→ **Data for review**:
* * * * * * * * *

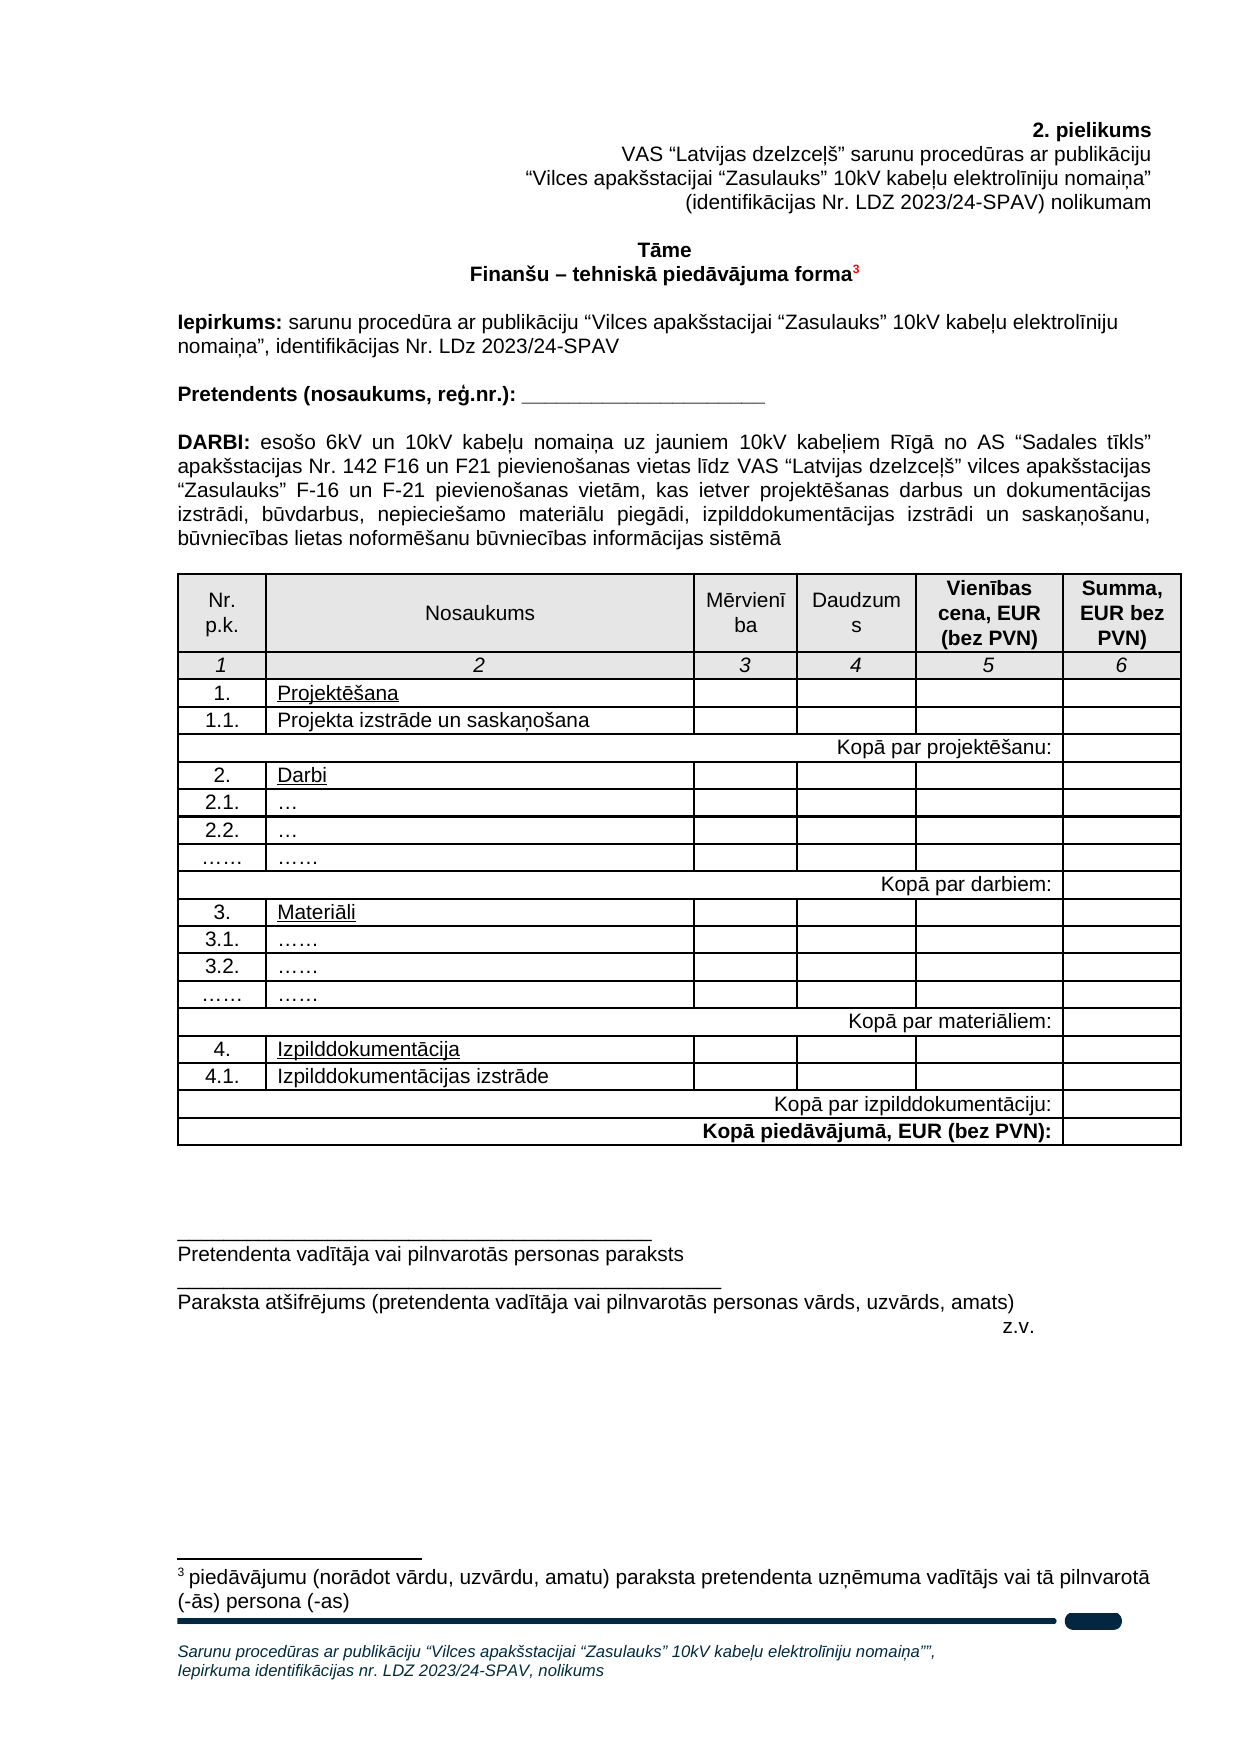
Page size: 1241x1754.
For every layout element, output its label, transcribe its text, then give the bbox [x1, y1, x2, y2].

picture [419, 1664, 427, 1674]
table_cell [917, 900, 1062, 925]
table_cell 2. [179, 763, 265, 788]
table_cell [1064, 1037, 1180, 1062]
table_cell Kopā par projektēšanu: [179, 735, 1062, 761]
table_cell [798, 982, 915, 1007]
text _______________________________________________ [177, 1266, 1152, 1290]
table_header Summa, EUR bez PVN) [1064, 575, 1180, 651]
table_cell [798, 900, 915, 925]
table_cell 1.1. [179, 708, 265, 733]
table_cell 3 [695, 653, 796, 678]
table_cell [798, 927, 915, 952]
table_cell 2.2. [179, 818, 265, 843]
table_cell Kopā par materiāliem: [179, 1009, 1062, 1034]
table_cell [695, 1064, 796, 1089]
table_cell …… [267, 954, 693, 980]
table_cell [917, 790, 1062, 815]
table_cell 3.2. [179, 954, 265, 980]
text Tāme [177, 238, 1152, 262]
table_cell [1064, 927, 1180, 952]
table_cell 3. [179, 900, 265, 925]
table_cell …… [267, 982, 693, 1007]
table_cell [917, 845, 1062, 870]
table_cell 3.1. [179, 927, 265, 952]
table_cell [695, 1037, 796, 1062]
table_cell …… [179, 845, 265, 870]
table_cell [695, 982, 796, 1007]
table_cell …… [267, 927, 693, 952]
table_header Nr. p.k. [179, 575, 265, 651]
table_cell [798, 1037, 915, 1062]
text Iepirkums: sarunu procedūra ar publikāciju “Vilces apakšstacijai “Zasulauks” 10kV kabeļu elektrolīniju nomaiņa”, identifikācijas Nr. LDz 2023/24-SPAV [177, 310, 1152, 358]
text Finanšu – tehniskā piedāvājuma forma [177, 262, 1152, 286]
text Paraksta atšifrējums (pretendenta vadītāja vai pilnvarotās personas vārds, uzvārds, amats) [177, 1290, 1152, 1314]
table_cell [917, 1037, 1062, 1062]
table_cell 2.1. [179, 790, 265, 815]
table_cell 6 [1064, 653, 1180, 678]
picture [461, 1664, 469, 1674]
table_cell [798, 708, 915, 733]
picture [177, 1613, 1122, 1630]
table_cell [695, 845, 796, 870]
table_cell 1. [179, 680, 265, 706]
table_cell [1064, 1119, 1180, 1144]
table_cell [798, 1064, 915, 1089]
table_cell 4.1. [179, 1064, 265, 1089]
table_header Mērvienība [695, 575, 796, 651]
table_cell [1064, 845, 1180, 870]
table_cell Materiāli [267, 900, 693, 925]
table_cell [695, 763, 796, 788]
picture [583, 1667, 594, 1671]
table_cell Projekta izstrāde un saskaņošana [267, 708, 693, 733]
text VAS “Latvijas dzelzceļš” sarunu procedūras ar publikāciju [177, 142, 1152, 166]
table_cell [1064, 872, 1180, 897]
text Pretendents (nosaukums, reģ.nr.): _____________________ [177, 382, 1152, 406]
table_cell … [267, 818, 693, 843]
table_cell 2 [267, 653, 693, 678]
table_cell [798, 790, 915, 815]
table_cell [1064, 708, 1180, 733]
table_cell [695, 680, 796, 706]
table_cell [798, 818, 915, 843]
table_cell [917, 982, 1062, 1007]
table_cell [1064, 1009, 1180, 1034]
table_cell [695, 954, 796, 980]
table_cell [798, 954, 915, 980]
text “Vilces apakšstacijai “Zasulauks” 10kV kabeļu elektrolīniju nomaiņa” [177, 166, 1152, 190]
table_cell [1064, 1064, 1180, 1089]
table_header Vienības cena, EUR (bez PVN) [917, 575, 1062, 651]
table_cell [798, 845, 915, 870]
table_cell [1064, 982, 1180, 1007]
table_cell Izpilddokumentācija [267, 1037, 693, 1062]
table_cell Darbi [267, 763, 693, 788]
table_cell [917, 763, 1062, 788]
table_cell …… [179, 982, 265, 1007]
table_cell Kopā piedāvājumā, EUR (bez PVN): [179, 1119, 1062, 1144]
table_cell [1064, 900, 1180, 925]
table_cell 5 [917, 653, 1062, 678]
table_header Nosaukums [267, 575, 693, 651]
table_cell [695, 790, 796, 815]
table_cell [1064, 790, 1180, 815]
table_cell [1064, 763, 1180, 788]
text _________________________________________ [177, 1218, 1152, 1242]
table_cell …… [267, 845, 693, 870]
table_cell [695, 927, 796, 952]
table_cell [917, 680, 1062, 706]
table_cell [695, 818, 796, 843]
table_cell [798, 680, 915, 706]
table_cell [917, 954, 1062, 980]
table_cell [1064, 1091, 1180, 1117]
text 2. pielikums [177, 118, 1152, 142]
picture [457, 1664, 462, 1673]
table_cell … [267, 790, 693, 815]
text Pretendenta vadītāja vai pilnvarotās personas paraksts [177, 1242, 1152, 1266]
table_cell Izpilddokumentācijas izstrāde [267, 1064, 693, 1089]
table_cell 1 [179, 653, 265, 678]
table_cell [1064, 954, 1180, 980]
table_cell Projektēšana [267, 680, 693, 706]
table_cell [695, 708, 796, 733]
table_cell [798, 763, 915, 788]
text (identifikācijas Nr. LDZ 2023/24-SPAV) nolikumam [177, 190, 1152, 214]
table_cell [917, 818, 1062, 843]
table_cell 4 [798, 653, 915, 678]
text DARBI: esošo 6kV un 10kV kabeļu nomaiņa uz jauniem 10kV kabeļiem Rīgā no AS “Sadales tīkls” apakšstacijas Nr. 142 F16 un F21 pievienošanas vietas līdz VAS “Latvijas dzelzceļš” vilces apakšstacijas “Zasulauks” F-16 un F-21 pievienošanas vietām, kas ietver projektēšanas darbus un dokumentācijas izstrādi, būvdarbus, nepieciešamo materiālu piegādi, izpilddokumentācijas izstrādi un saskaņošanu, būvniecības lietas noformēšanu būvniecības informācijas sistēmā [177, 429, 1152, 549]
text z.v. [927, 1314, 1152, 1338]
picture [406, 1667, 413, 1673]
table_cell [917, 927, 1062, 952]
table_cell [1064, 818, 1180, 843]
table_cell [917, 1064, 1062, 1089]
table_cell [1064, 735, 1180, 761]
table_cell Kopā par izpilddokumentāciju: [179, 1091, 1062, 1117]
table_cell [917, 708, 1062, 733]
table_cell [1064, 680, 1180, 706]
table_cell Kopā par darbiem: [179, 872, 1062, 897]
table_header Daudzums [798, 575, 915, 651]
table_cell 4. [179, 1037, 265, 1062]
table_cell [695, 900, 796, 925]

* * * * * * * * *

→ **Exercise requirements**: Repeat all of the entries word for word, but omit the pictures.

→ **Exercise answer**:
Page size: 1241x1754.
For every layout element, output its label, transcribe its text, then give the bbox [x1, y1, x2, y2].

picture [419, 1664, 427, 1674]
table_cell [917, 900, 1062, 925]
table_cell 2. [179, 763, 265, 788]
table_cell [1064, 1037, 1180, 1062]
table_cell Kopā par projektēšanu: [179, 735, 1062, 761]
table_cell [798, 982, 915, 1007]
text _______________________________________________ [177, 1266, 1152, 1290]
table_header Summa, EUR bez PVN) [1064, 575, 1180, 651]
table_cell [798, 900, 915, 925]
table_cell 1.1. [179, 708, 265, 733]
table_cell 3 [695, 653, 796, 678]
table_cell [798, 927, 915, 952]
table_cell 2.2. [179, 818, 265, 843]
table_cell Kopā par materiāliem: [179, 1009, 1062, 1034]
table_cell [695, 1064, 796, 1089]
table_cell …… [267, 954, 693, 980]
table_cell [917, 790, 1062, 815]
table_cell 3.2. [179, 954, 265, 980]
text Tāme [177, 238, 1152, 262]
table_cell [1064, 927, 1180, 952]
table_cell 3. [179, 900, 265, 925]
table_cell …… [267, 982, 693, 1007]
table_cell [917, 845, 1062, 870]
table_cell 3.1. [179, 927, 265, 952]
table_cell [695, 1037, 796, 1062]
table_cell …… [179, 845, 265, 870]
table_cell [695, 982, 796, 1007]
table_cell …… [267, 927, 693, 952]
table_header Nr. p.k. [179, 575, 265, 651]
table_cell [798, 1037, 915, 1062]
text Iepirkums: sarunu procedūra ar publikāciju “Vilces apakšstacijai “Zasulauks” 10kV kabeļu elektrolīniju nomaiņa”, identifikācijas Nr. LDz 2023/24-SPAV [177, 310, 1152, 358]
text Finanšu – tehniskā piedāvājuma forma [177, 262, 1152, 286]
text Paraksta atšifrējums (pretendenta vadītāja vai pilnvarotās personas vārds, uzvārds, amats) [177, 1290, 1152, 1314]
table_cell [917, 1037, 1062, 1062]
table_cell 2.1. [179, 790, 265, 815]
table_cell 6 [1064, 653, 1180, 678]
picture [461, 1664, 469, 1674]
table_cell [798, 708, 915, 733]
picture [177, 1613, 1122, 1630]
table_cell [695, 845, 796, 870]
table_cell 1. [179, 680, 265, 706]
table_cell [1064, 1119, 1180, 1144]
table_cell [798, 1064, 915, 1089]
table_cell 4.1. [179, 1064, 265, 1089]
table_header Mērvienība [695, 575, 796, 651]
table_cell [1064, 845, 1180, 870]
table_cell Materiāli [267, 900, 693, 925]
table_cell [695, 763, 796, 788]
picture [583, 1667, 594, 1671]
table_cell Projekta izstrāde un saskaņošana [267, 708, 693, 733]
text VAS “Latvijas dzelzceļš” sarunu procedūras ar publikāciju [177, 142, 1152, 166]
table_cell [1064, 872, 1180, 897]
text Pretendents (nosaukums, reģ.nr.): _____________________ [177, 382, 1152, 406]
table_cell … [267, 818, 693, 843]
table_cell 2 [267, 653, 693, 678]
table_cell [798, 790, 915, 815]
table_cell [1064, 708, 1180, 733]
table_cell [695, 680, 796, 706]
table_cell [798, 818, 915, 843]
table_cell [917, 982, 1062, 1007]
table_cell [1064, 1009, 1180, 1034]
table_cell [695, 954, 796, 980]
table_cell [798, 954, 915, 980]
text “Vilces apakšstacijai “Zasulauks” 10kV kabeļu elektrolīniju nomaiņa” [177, 166, 1152, 190]
table_cell [1064, 1064, 1180, 1089]
table_header Vienības cena, EUR (bez PVN) [917, 575, 1062, 651]
table_cell [798, 845, 915, 870]
table_cell [1064, 982, 1180, 1007]
table_cell Izpilddokumentācija [267, 1037, 693, 1062]
table_cell Darbi [267, 763, 693, 788]
table_cell [917, 763, 1062, 788]
table_cell …… [179, 982, 265, 1007]
table_cell Kopā piedāvājumā, EUR (bez PVN): [179, 1119, 1062, 1144]
table_cell [1064, 900, 1180, 925]
table_cell 5 [917, 653, 1062, 678]
table_header Nosaukums [267, 575, 693, 651]
table_cell [695, 790, 796, 815]
table_cell [1064, 790, 1180, 815]
table_cell [1064, 763, 1180, 788]
text _________________________________________ [177, 1218, 1152, 1242]
table_cell …… [267, 845, 693, 870]
table_cell [695, 927, 796, 952]
table_cell [917, 680, 1062, 706]
table_cell [695, 818, 796, 843]
table_cell [798, 680, 915, 706]
table_cell [917, 954, 1062, 980]
table_cell [1064, 1091, 1180, 1117]
text 2. pielikums [177, 118, 1152, 142]
picture [457, 1664, 462, 1673]
table_cell … [267, 790, 693, 815]
text Pretendenta vadītāja vai pilnvarotās personas paraksts [177, 1242, 1152, 1266]
table_cell Izpilddokumentācijas izstrāde [267, 1064, 693, 1089]
table_cell 1 [179, 653, 265, 678]
table_cell [1064, 954, 1180, 980]
table_cell Projektēšana [267, 680, 693, 706]
table_cell [695, 708, 796, 733]
table_cell [798, 763, 915, 788]
text (identifikācijas Nr. LDZ 2023/24-SPAV) nolikumam [177, 190, 1152, 214]
table_cell [917, 818, 1062, 843]
table_cell 4 [798, 653, 915, 678]
text DARBI: esošo 6kV un 10kV kabeļu nomaiņa uz jauniem 10kV kabeļiem Rīgā no AS “Sadales tīkls” apakšstacijas Nr. 142 F16 un F21 pievienošanas vietas līdz VAS “Latvijas dzelzceļš” vilces apakšstacijas “Zasulauks” F-16 un F-21 pievienošanas vietām, kas ietver projektēšanas darbus un dokumentācijas izstrādi, būvdarbus, nepieciešamo materiālu piegādi, izpilddokumentācijas izstrādi un saskaņošanu, būvniecības lietas noformēšanu būvniecības informācijas sistēmā [177, 429, 1152, 549]
text z.v. [927, 1314, 1152, 1338]
picture [406, 1667, 413, 1673]
table_cell [917, 927, 1062, 952]
table_cell [1064, 818, 1180, 843]
table_cell [917, 1064, 1062, 1089]
table_cell [1064, 735, 1180, 761]
table_cell Kopā par izpilddokumentāciju: [179, 1091, 1062, 1117]
table_cell [917, 708, 1062, 733]
table_cell [1064, 680, 1180, 706]
table_cell Kopā par darbiem: [179, 872, 1062, 897]
table_header Daudzums [798, 575, 915, 651]
table_cell 4. [179, 1037, 265, 1062]
table_cell [695, 900, 796, 925]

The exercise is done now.